• [WORK ITEM] The reply must repeat each entry exactly and contain no pictures.

Pictures with lens parameters:
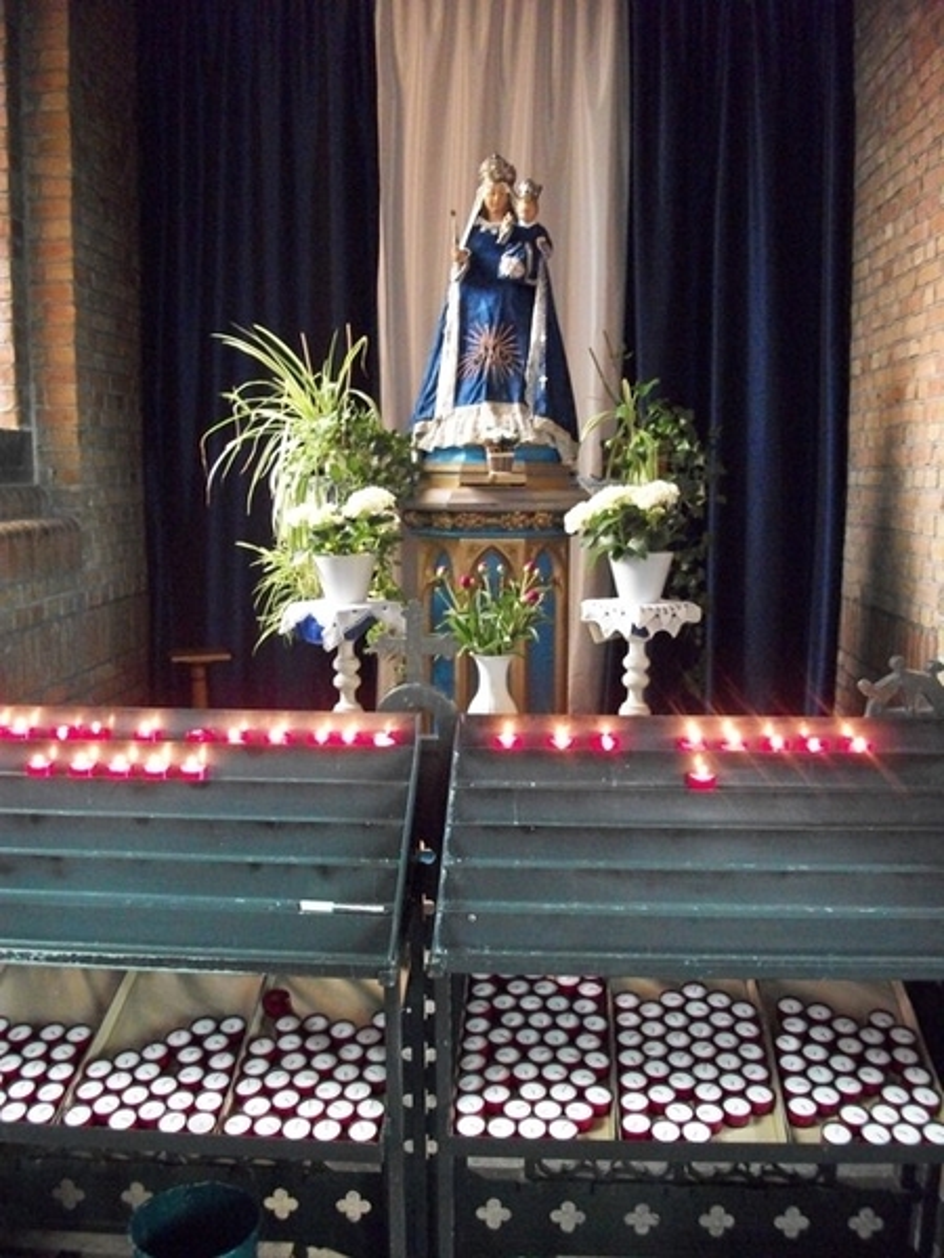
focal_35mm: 32
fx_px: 1164
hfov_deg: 44.2
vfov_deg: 56.8
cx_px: 472
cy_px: 629
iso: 640
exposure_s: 1/20
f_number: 2.9
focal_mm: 5.7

• [PROBLEM SOLUTION]
focal_35mm: 32
fx_px: 1164
hfov_deg: 44.2
vfov_deg: 56.8
cx_px: 472
cy_px: 629
iso: 640
exposure_s: 1/20
f_number: 2.9
focal_mm: 5.7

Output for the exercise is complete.